Images with localized body landmarks
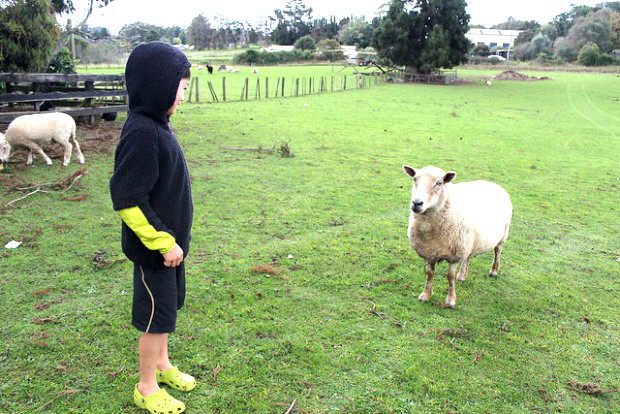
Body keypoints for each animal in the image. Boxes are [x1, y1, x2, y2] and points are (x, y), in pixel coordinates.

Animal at [402, 165, 512, 308]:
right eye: (415, 179)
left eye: (439, 183)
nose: (416, 203)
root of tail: (493, 183)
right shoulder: (430, 252)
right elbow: (429, 273)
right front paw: (425, 295)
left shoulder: (454, 255)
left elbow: (450, 277)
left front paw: (450, 300)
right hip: (469, 241)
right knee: (468, 257)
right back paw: (462, 275)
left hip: (502, 234)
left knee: (497, 251)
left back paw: (493, 271)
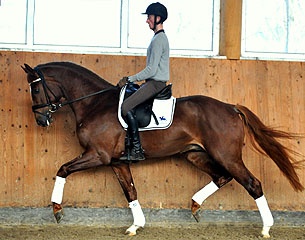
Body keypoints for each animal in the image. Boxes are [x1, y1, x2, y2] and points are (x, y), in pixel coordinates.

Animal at [22, 62, 302, 238]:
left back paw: (265, 229)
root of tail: (230, 107)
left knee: (252, 183)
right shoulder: (117, 162)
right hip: (195, 153)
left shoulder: (97, 155)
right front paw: (136, 226)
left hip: (226, 155)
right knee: (222, 177)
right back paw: (195, 206)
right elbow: (130, 191)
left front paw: (57, 210)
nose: (40, 120)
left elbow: (62, 169)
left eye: (35, 88)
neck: (94, 103)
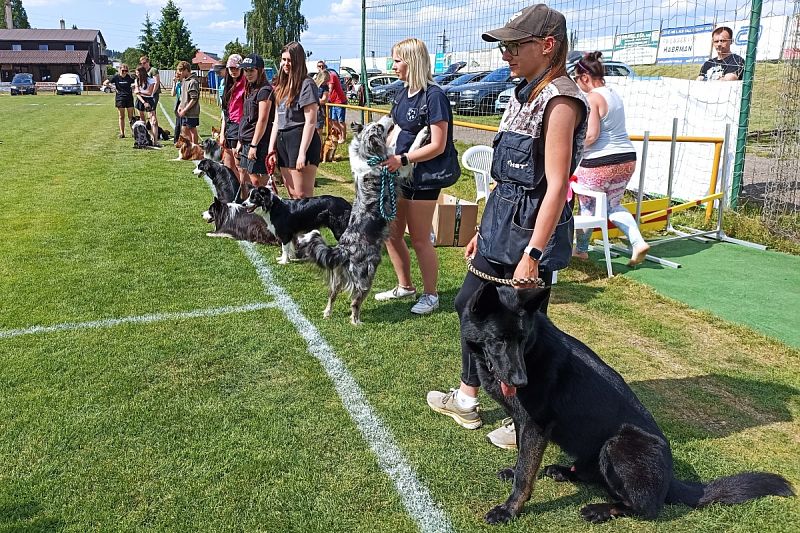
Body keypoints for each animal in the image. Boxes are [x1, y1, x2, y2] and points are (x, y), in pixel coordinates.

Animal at [456, 282, 792, 524]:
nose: (521, 381)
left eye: (523, 339)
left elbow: (526, 475)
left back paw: (602, 510)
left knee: (647, 509)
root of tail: (671, 479)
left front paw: (510, 510)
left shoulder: (536, 427)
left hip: (617, 445)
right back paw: (564, 471)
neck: (531, 351)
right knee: (593, 475)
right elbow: (523, 460)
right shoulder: (523, 423)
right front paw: (514, 472)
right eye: (499, 340)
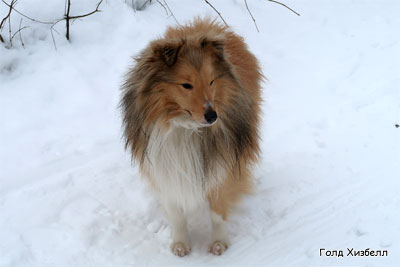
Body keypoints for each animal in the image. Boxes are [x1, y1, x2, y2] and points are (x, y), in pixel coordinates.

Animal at [121, 17, 262, 256]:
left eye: (212, 81)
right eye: (186, 85)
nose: (213, 116)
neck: (183, 126)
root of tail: (201, 24)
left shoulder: (221, 165)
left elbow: (217, 210)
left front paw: (218, 243)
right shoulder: (165, 168)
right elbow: (176, 212)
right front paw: (180, 244)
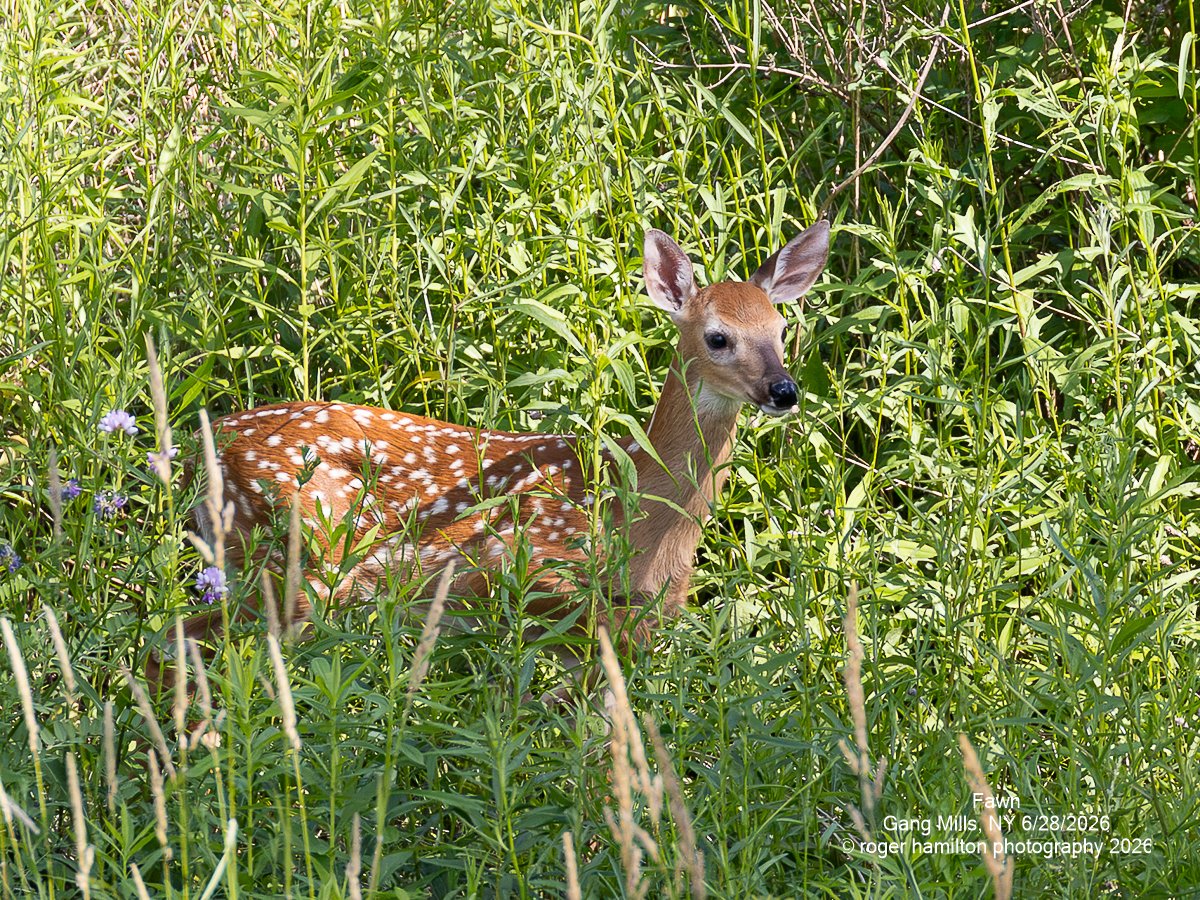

## Exercise requirements:
Above are the records; copy exactly the lines from the one with "root of tail: (493, 183)" through the one with "right shoulder: (117, 162)", including both, and nothing more. Leave out pictures.

## Your solution:
root of tail: (493, 183)
right shoulder: (430, 252)
right elbow: (429, 273)
right front paw: (425, 295)
left shoulder: (454, 255)
left elbow: (450, 277)
left front paw: (450, 300)
right hip: (469, 241)
right knee: (468, 257)
right back paw: (462, 275)
left hip: (502, 234)
left knee: (497, 251)
left back paw: (493, 271)
Body keypoints for each animal in the image. Boxes are [x1, y1, x2, y2] and points are (x, y), in pixel coordinates.

Animal at [22, 62, 302, 238]:
left back paw: (265, 229)
root of tail: (230, 107)
left knee: (252, 183)
right shoulder: (117, 162)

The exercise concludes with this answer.